Cross-Examiner: Evaluating Consistency of Large Language Model-Generated Explanations
Danielle Villa, Maria Chang, Keerthiram Murugesan, Rosario Uceda-Sosa, Karthikeyan Natesan Ramamurthy
TL;DR
The paper tackles the problem of unfaithful or inconsistent explanations produced by large language models. It introduces Cross-Examiner, a neuro-symbolic pipeline that extracts structured triples from questions and explanations, discovers patterns to generate yes/no follow-up questions, and uses a consistency checker to detect contradictions. Through extensive human evaluation on the BBQ fairness dataset, the authors demonstrate that combining symbolic information extraction with targeted question writing yields higher-quality follow-ups and more reliable inconsistency detection than purely LLM-based approaches, with ablations highlighting the value of the symbolic steps. The work advances trustworthy AI explanations by providing a flexible, model-agnostic framework for systematic explanation validation and lays out clear avenues for scaling and refinement.
Abstract
Large Language Models (LLMs) are often asked to explain their outputs to enhance accuracy and transparency.
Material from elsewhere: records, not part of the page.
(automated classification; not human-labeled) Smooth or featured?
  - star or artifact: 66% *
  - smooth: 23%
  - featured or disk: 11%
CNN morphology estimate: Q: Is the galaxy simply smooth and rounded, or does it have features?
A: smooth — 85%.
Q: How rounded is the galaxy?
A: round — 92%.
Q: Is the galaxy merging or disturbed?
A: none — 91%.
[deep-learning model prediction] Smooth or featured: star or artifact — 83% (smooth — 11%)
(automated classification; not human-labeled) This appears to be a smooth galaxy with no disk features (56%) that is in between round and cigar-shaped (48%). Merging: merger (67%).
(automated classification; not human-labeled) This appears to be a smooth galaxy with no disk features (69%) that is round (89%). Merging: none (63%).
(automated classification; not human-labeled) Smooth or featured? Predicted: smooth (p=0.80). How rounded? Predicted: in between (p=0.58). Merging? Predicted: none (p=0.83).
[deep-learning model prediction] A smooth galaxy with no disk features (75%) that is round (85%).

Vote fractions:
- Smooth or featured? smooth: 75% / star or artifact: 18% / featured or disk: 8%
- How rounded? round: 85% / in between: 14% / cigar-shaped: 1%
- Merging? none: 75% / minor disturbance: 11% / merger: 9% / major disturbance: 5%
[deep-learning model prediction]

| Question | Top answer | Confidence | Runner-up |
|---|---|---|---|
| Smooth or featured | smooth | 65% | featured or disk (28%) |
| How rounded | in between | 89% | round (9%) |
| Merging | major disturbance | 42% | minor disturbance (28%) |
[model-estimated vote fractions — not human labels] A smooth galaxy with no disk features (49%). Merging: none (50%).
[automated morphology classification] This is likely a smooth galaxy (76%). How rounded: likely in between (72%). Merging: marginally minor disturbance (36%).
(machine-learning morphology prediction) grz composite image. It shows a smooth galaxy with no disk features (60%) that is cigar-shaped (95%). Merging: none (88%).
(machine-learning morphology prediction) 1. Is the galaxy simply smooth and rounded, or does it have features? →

However, evidence suggests that these explanations can misrepresent the models' true reasoning processes. One effective way to identify inaccuracies or omissions in these explanations is through consistency checking, which typically involves asking follow-up questions. This paper introduces, cross-examiner, a new method for generating follow-up questions based on a model's explanation of an initial question. Our method combines symbolic information extraction with language model-driven question generation, resulting in better follow-up questions than those produced by LLMs alone. Additionally, this approach is more flexible than other methods and can generate a wider variety of follow-up questions.